DeepSpeed
DeepSpeed copied to clipboard
[BUG] manual build isn't installing requirements
Describe the bug
I made a fresh conda env and tried to manual build deepspeed and it failed:
$ DS_BUILD_CPU_ADAM=1 DS_BUILD_UTILS=1 pip install -e . --global-option="build_ext" --global-option="-j8" --no-cache -v --disable-pip-version-check 2>&1 | tee build.log
Using pip 21.2.4 from /gpfswork/rech/six/commun/conda/cutting-edge/lib/python3.8/site-packages/pip (python 3.8)
Obtaining file:///gpfsssd/worksf/projects/rech/six/commun/code/tr8b-104B/DeepSpeed
/gpfswork/rech/six/commun/conda/cutting-edge/lib/python3.8/site-packages/pip/_internal/commands/install.py:229: UserWarning: Disabling all use of wheels due to the use of --build-option / --global-option / --install-option.
cmdoptions.check_install_build_global(options)
Running command python setup.py egg_info
Traceback (most recent call last):
File "<string>", line 1, in <module>
File "/gpfsssd/worksf/projects/rech/six/commun/code/tr8b-104B/DeepSpeed/setup.py", line 35, in <module>
from op_builder import ALL_OPS, get_default_compute_capabilities
File "/gpfsssd/worksf/projects/rech/six/commun/code/tr8b-104B/DeepSpeed/op_builder/__init__.py", line 8, in <module>
from .sparse_attn import SparseAttnBuilder
File "/gpfsssd/worksf/projects/rech/six/commun/code/tr8b-104B/DeepSpeed/op_builder/sparse_attn.py", line 6, in <module>
from packaging import version as pkg_version
ModuleNotFoundError: No module named 'packaging'
No CUDA runtime is found, using CUDA_HOME='/gpfslocalsys/cuda/11.4.3'
WARNING: Discarding file:///gpfsssd/worksf/projects/rech/six/commun/code/tr8b-104B/DeepSpeed. Command errored out with exit status 1: python setup.py egg_info Check the logs for full command output.
ERROR: Command errored out with exit status 1: python setup.py egg_info Check the logs for full command output.
The package is there: https://github.com/microsoft/DeepSpeed/blob/master/requirements/requirements.txt
but the build isn't installing the requirements.
This resolves the problem:
pip install packaging
but it'd be good to automate this at some point.
Absolutely not urgent.
@jeffra
Actually I then run into a bunch of other problems related to build_ext
as we have discussed elsewhere - dependencies ninja
and tqdm
won't build, even though binary wheels are available w/o any problems.

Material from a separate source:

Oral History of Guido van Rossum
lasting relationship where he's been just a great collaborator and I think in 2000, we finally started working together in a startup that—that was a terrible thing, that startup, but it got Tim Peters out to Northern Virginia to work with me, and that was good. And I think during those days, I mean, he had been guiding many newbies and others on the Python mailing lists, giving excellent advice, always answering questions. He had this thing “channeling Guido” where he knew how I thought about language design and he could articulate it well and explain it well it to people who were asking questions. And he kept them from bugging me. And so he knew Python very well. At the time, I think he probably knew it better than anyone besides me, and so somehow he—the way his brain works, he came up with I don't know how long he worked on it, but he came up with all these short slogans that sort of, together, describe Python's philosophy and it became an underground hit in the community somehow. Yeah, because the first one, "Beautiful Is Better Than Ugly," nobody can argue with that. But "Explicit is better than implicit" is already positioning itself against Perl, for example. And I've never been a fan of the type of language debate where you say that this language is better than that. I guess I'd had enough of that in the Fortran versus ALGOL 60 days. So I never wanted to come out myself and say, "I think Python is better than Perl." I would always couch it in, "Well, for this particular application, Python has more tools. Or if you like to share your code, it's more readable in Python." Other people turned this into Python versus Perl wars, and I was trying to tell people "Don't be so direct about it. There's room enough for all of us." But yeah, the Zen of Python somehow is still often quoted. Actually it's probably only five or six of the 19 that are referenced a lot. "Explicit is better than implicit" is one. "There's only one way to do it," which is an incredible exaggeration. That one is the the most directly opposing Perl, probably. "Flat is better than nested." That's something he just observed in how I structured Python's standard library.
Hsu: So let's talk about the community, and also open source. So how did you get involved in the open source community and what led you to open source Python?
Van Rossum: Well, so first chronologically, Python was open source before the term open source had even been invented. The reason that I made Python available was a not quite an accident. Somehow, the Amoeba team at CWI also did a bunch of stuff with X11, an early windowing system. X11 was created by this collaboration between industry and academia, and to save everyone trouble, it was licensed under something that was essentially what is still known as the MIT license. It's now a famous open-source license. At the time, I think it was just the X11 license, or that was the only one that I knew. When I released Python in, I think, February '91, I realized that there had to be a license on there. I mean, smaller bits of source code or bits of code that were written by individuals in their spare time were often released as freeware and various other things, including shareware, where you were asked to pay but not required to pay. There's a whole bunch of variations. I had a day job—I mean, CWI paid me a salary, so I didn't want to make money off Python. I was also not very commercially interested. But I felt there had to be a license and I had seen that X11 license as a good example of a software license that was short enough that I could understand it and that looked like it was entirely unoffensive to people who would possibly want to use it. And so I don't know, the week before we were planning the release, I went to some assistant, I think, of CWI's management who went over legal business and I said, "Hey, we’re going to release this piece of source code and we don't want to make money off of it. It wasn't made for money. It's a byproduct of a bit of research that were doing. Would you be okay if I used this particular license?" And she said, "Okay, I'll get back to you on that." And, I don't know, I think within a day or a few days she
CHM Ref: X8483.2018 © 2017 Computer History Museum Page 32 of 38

Even installing those directly won't help!
So the solution is simple:
On a fresh conda environment:
- First install
deepspeed
normally:
pip install deepspeed
which takes care of all the dependencies correctly and swiftly!
- Only then proceed to pre-build manually and then everything works.
Perhaps it might be simpler to document this on the advanced install page, rather than trying to fix?
I stuck on Installing build dependencies: still running, you save my life
@stas00 - clearing through some old issues. This is somewhat stale, and we do have a conda env yml now as well. Closing this, but if others find this and have issues, please open a new issue and link this one for context.